[Element location data]
§ §

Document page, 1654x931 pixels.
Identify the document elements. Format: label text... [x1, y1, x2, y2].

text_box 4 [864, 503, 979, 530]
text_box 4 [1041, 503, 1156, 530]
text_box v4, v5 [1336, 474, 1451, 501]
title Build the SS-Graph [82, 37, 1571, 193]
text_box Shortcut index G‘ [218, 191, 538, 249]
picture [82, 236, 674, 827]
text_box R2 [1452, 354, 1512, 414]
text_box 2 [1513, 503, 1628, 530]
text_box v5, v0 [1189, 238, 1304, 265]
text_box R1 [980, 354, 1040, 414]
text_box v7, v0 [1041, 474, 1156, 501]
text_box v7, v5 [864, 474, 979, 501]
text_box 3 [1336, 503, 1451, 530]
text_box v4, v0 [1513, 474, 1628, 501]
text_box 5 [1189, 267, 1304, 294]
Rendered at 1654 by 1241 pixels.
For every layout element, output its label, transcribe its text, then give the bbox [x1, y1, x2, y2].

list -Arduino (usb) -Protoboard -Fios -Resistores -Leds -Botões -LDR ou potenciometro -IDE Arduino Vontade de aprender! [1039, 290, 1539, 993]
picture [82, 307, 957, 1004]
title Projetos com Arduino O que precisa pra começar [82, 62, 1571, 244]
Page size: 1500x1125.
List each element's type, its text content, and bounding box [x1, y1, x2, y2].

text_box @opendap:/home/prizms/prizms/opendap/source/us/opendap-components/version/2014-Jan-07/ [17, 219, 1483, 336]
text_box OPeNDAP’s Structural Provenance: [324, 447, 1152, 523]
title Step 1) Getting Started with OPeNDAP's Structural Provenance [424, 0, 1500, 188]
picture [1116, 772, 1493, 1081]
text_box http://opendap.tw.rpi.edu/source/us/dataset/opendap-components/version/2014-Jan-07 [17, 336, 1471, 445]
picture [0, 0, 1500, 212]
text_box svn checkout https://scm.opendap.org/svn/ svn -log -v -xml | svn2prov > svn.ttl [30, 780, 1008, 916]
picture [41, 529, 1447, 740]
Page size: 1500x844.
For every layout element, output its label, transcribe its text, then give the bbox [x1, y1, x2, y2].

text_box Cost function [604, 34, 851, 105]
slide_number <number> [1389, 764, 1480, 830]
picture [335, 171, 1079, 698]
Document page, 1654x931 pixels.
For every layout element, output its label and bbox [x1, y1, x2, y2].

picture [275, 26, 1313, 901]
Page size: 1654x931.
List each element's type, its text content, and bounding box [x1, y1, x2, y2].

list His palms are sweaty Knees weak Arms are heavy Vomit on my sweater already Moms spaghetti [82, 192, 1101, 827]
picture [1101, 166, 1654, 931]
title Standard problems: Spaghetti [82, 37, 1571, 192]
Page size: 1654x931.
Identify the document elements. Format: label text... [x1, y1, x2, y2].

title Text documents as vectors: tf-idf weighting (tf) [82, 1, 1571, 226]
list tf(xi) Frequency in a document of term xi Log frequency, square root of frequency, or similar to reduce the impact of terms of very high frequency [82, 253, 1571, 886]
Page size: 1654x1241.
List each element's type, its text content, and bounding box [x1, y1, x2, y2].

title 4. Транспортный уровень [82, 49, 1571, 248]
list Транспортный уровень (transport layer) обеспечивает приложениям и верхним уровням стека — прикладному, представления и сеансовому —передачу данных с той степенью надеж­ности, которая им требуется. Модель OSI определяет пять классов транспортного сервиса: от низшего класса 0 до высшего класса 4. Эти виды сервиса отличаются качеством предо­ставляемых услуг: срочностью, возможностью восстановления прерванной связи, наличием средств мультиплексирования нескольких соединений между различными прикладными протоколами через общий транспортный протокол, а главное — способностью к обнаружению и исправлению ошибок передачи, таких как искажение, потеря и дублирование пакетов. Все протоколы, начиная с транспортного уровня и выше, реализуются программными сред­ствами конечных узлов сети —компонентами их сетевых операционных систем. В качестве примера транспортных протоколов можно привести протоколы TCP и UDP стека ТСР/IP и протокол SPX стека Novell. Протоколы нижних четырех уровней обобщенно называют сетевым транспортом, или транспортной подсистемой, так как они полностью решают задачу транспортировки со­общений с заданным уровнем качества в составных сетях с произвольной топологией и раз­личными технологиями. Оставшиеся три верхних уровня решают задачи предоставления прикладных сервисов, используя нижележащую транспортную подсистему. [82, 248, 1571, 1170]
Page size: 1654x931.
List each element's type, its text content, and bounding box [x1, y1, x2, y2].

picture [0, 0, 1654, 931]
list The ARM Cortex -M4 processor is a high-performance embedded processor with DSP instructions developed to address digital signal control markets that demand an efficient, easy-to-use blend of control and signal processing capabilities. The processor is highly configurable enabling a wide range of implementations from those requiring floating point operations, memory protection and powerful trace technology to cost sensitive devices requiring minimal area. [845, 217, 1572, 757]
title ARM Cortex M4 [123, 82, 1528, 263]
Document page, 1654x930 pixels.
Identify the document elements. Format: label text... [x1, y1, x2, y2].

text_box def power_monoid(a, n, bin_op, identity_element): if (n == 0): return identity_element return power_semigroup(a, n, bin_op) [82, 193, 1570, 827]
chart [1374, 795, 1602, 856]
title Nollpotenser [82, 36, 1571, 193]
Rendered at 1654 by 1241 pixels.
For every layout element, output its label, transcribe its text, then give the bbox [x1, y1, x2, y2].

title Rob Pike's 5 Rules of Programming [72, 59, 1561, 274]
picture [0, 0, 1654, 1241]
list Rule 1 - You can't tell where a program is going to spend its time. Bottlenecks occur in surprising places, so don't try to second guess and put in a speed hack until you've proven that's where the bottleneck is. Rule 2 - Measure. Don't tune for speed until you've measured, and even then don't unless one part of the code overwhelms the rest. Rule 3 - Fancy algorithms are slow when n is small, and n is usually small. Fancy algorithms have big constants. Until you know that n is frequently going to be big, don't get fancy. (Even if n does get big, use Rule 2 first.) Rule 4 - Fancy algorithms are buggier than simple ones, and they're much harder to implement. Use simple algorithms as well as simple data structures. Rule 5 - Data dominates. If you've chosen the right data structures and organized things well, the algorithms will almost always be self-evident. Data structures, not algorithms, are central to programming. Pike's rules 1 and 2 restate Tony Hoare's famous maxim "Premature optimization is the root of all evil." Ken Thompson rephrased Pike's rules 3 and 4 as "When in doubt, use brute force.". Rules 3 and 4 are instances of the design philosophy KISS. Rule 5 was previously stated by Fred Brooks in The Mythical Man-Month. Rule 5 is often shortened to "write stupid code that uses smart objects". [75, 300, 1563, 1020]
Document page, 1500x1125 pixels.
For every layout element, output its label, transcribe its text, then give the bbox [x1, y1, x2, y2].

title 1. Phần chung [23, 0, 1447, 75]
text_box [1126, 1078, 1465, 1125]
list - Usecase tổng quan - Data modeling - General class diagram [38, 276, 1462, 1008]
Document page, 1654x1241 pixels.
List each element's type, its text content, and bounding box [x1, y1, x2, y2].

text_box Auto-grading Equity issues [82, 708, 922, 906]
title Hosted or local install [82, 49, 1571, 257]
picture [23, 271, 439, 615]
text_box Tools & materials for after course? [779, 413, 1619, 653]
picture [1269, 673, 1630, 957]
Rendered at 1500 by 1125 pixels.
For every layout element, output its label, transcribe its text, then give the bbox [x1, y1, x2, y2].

§ §

Exercise requirements:
Render every line of the listing above as a JSON array of strings, one string per line, and omit the blank lines.

Correct result:
[
  "Document page, 1654x931 pixels.",
  "Identify the document elements. Format: label text... [x1, y1, x2, y2].",
  "text_box 4 [864, 503, 979, 530]",
  "text_box 4 [1041, 503, 1156, 530]",
  "text_box v4, v5 [1336, 474, 1451, 501]",
  "title Build the SS-Graph [82, 37, 1571, 193]",
  "text_box Shortcut index G‘ [218, 191, 538, 249]",
  "picture [82, 236, 674, 827]",
  "text_box R2 [1452, 354, 1512, 414]",
  "text_box 2 [1513, 503, 1628, 530]",
  "text_box v5, v0 [1189, 238, 1304, 265]",
  "text_box R1 [980, 354, 1040, 414]",
  "text_box v7, v0 [1041, 474, 1156, 501]",
  "text_box v7, v5 [864, 474, 979, 501]",
  "text_box 3 [1336, 503, 1451, 530]",
  "text_box v4, v0 [1513, 474, 1628, 501]",
  "text_box 5 [1189, 267, 1304, 294]",
  "Rendered at 1654 by 1241 pixels.",
  "For every layout element, output its label, transcribe its text, then give the bbox [x1, y1, x2, y2].",
  "list -Arduino (usb) -Protoboard -Fios -Resistores -Leds -Botões -LDR ou potenciometro -IDE Arduino Vontade de aprender! [1039, 290, 1539, 993]",
  "picture [82, 307, 957, 1004]",
  "title Projetos com Arduino O que precisa pra começar [82, 62, 1571, 244]",
  "Page size: 1500x1125.",
  "List each element's type, its text content, and bounding box [x1, y1, x2, y2].",
  "text_box @opendap:/home/prizms/prizms/opendap/source/us/opendap-components/version/2014-Jan-07/ [17, 219, 1483, 336]",
  "text_box OPeNDAP’s Structural Provenance: [324, 447, 1152, 523]",
  "title Step 1) Getting Started with OPeNDAP's Structural Provenance [424, 0, 1500, 188]",
  "picture [1116, 772, 1493, 1081]",
  "text_box http://opendap.tw.rpi.edu/source/us/dataset/opendap-components/version/2014-Jan-07 [17, 336, 1471, 445]",
  "picture [0, 0, 1500, 212]",
  "text_box svn checkout https://scm.opendap.org/svn/ svn -log -v -xml | svn2prov > svn.ttl [30, 780, 1008, 916]",
  "picture [41, 529, 1447, 740]",
  "Page size: 1500x844.",
  "For every layout element, output its label, transcribe its text, then give the bbox [x1, y1, x2, y2].",
  "text_box Cost function [604, 34, 851, 105]",
  "slide_number <number> [1389, 764, 1480, 830]",
  "picture [335, 171, 1079, 698]",
  "Document page, 1654x931 pixels.",
  "For every layout element, output its label and bbox [x1, y1, x2, y2].",
  "picture [275, 26, 1313, 901]",
  "Page size: 1654x931.",
  "List each element's type, its text content, and bounding box [x1, y1, x2, y2].",
  "list His palms are sweaty Knees weak Arms are heavy Vomit on my sweater already Moms spaghetti [82, 192, 1101, 827]",
  "picture [1101, 166, 1654, 931]",
  "title Standard problems: Spaghetti [82, 37, 1571, 192]",
  "Page size: 1654x931.",
  "Identify the document elements. Format: label text... [x1, y1, x2, y2].",
  "title Text documents as vectors: tf-idf weighting (tf) [82, 1, 1571, 226]",
  "list tf(xi) Frequency in a document of term xi Log frequency, square root of frequency, or similar to reduce the impact of terms of very high frequency [82, 253, 1571, 886]",
  "Page size: 1654x1241.",
  "List each element's type, its text content, and bounding box [x1, y1, x2, y2].",
  "title 4. Транспортный уровень [82, 49, 1571, 248]",
  "list Транспортный уровень (transport layer) обеспечивает приложениям и верхним уровням стека — прикладному, представления и сеансовому —передачу данных с той степенью надеж­ности, которая им требуется. Модель OSI определяет пять классов транспортного сервиса: от низшего класса 0 до высшего класса 4. Эти виды сервиса отличаются качеством предо­ставляемых услуг: срочностью, возможностью восстановления прерванной связи, наличием средств мультиплексирования нескольких соединений между различными прикладными протоколами через общий транспортный протокол, а главное — способностью к обнаружению и исправлению ошибок передачи, таких как искажение, потеря и дублирование пакетов. Все протоколы, начиная с транспортного уровня и выше, реализуются программными сред­ствами конечных узлов сети —компонентами их сетевых операционных систем. В качестве примера транспортных протоколов можно привести протоколы TCP и UDP стека ТСР/IP и протокол SPX стека Novell. Протоколы нижних четырех уровней обобщенно называют сетевым транспортом, или транспортной подсистемой, так как они полностью решают задачу транспортировки со­общений с заданным уровнем качества в составных сетях с произвольной топологией и раз­личными технологиями. Оставшиеся три верхних уровня решают задачи предоставления прикладных сервисов, используя нижележащую транспортную подсистему. [82, 248, 1571, 1170]",
  "Page size: 1654x931.",
  "List each element's type, its text content, and bounding box [x1, y1, x2, y2].",
  "picture [0, 0, 1654, 931]",
  "list The ARM Cortex -M4 processor is a high-performance embedded processor with DSP instructions developed to address digital signal control markets that demand an efficient, easy-to-use blend of control and signal processing capabilities. The processor is highly configurable enabling a wide range of implementations from those requiring floating point operations, memory protection and powerful trace technology to cost sensitive devices requiring minimal area. [845, 217, 1572, 757]",
  "title ARM Cortex M4 [123, 82, 1528, 263]",
  "Document page, 1654x930 pixels.",
  "Identify the document elements. Format: label text... [x1, y1, x2, y2].",
  "text_box def power_monoid(a, n, bin_op, identity_element): if (n == 0): return identity_element return power_semigroup(a, n, bin_op) [82, 193, 1570, 827]",
  "chart [1374, 795, 1602, 856]",
  "title Nollpotenser [82, 36, 1571, 193]",
  "Rendered at 1654 by 1241 pixels.",
  "For every layout element, output its label, transcribe its text, then give the bbox [x1, y1, x2, y2].",
  "title Rob Pike's 5 Rules of Programming [72, 59, 1561, 274]",
  "picture [0, 0, 1654, 1241]",
  "list Rule 1 - You can't tell where a program is going to spend its time. Bottlenecks occur in surprising places, so don't try to second guess and put in a speed hack until you've proven that's where the bottleneck is. Rule 2 - Measure. Don't tune for speed until you've measured, and even then don't unless one part of the code overwhelms the rest. Rule 3 - Fancy algorithms are slow when n is small, and n is usually small. Fancy algorithms have big constants. Until you know that n is frequently going to be big, don't get fancy. (Even if n does get big, use Rule 2 first.) Rule 4 - Fancy algorithms are buggier than simple ones, and they're much harder to implement. Use simple algorithms as well as simple data structures. Rule 5 - Data dominates. If you've chosen the right data structures and organized things well, the algorithms will almost always be self-evident. Data structures, not algorithms, are central to programming. Pike's rules 1 and 2 restate Tony Hoare's famous maxim \"Premature optimization is the root of all evil.\" Ken Thompson rephrased Pike's rules 3 and 4 as \"When in doubt, use brute force.\". Rules 3 and 4 are instances of the design philosophy KISS. Rule 5 was previously stated by Fred Brooks in The Mythical Man-Month. Rule 5 is often shortened to \"write stupid code that uses smart objects\". [75, 300, 1563, 1020]",
  "Document page, 1500x1125 pixels.",
  "For every layout element, output its label, transcribe its text, then give the bbox [x1, y1, x2, y2].",
  "title 1. Phần chung [23, 0, 1447, 75]",
  "text_box [1126, 1078, 1465, 1125]",
  "list - Usecase tổng quan - Data modeling - General class diagram [38, 276, 1462, 1008]",
  "Document page, 1654x1241 pixels.",
  "List each element's type, its text content, and bounding box [x1, y1, x2, y2].",
  "text_box Auto-grading Equity issues [82, 708, 922, 906]",
  "title Hosted or local install [82, 49, 1571, 257]",
  "picture [23, 271, 439, 615]",
  "text_box Tools & materials for after course? [779, 413, 1619, 653]",
  "picture [1269, 673, 1630, 957]",
  "Rendered at 1500 by 1125 pixels.",
  "For every layout element, output its label, transcribe its text, then give the bbox [x1, y1, x2, y2]."
]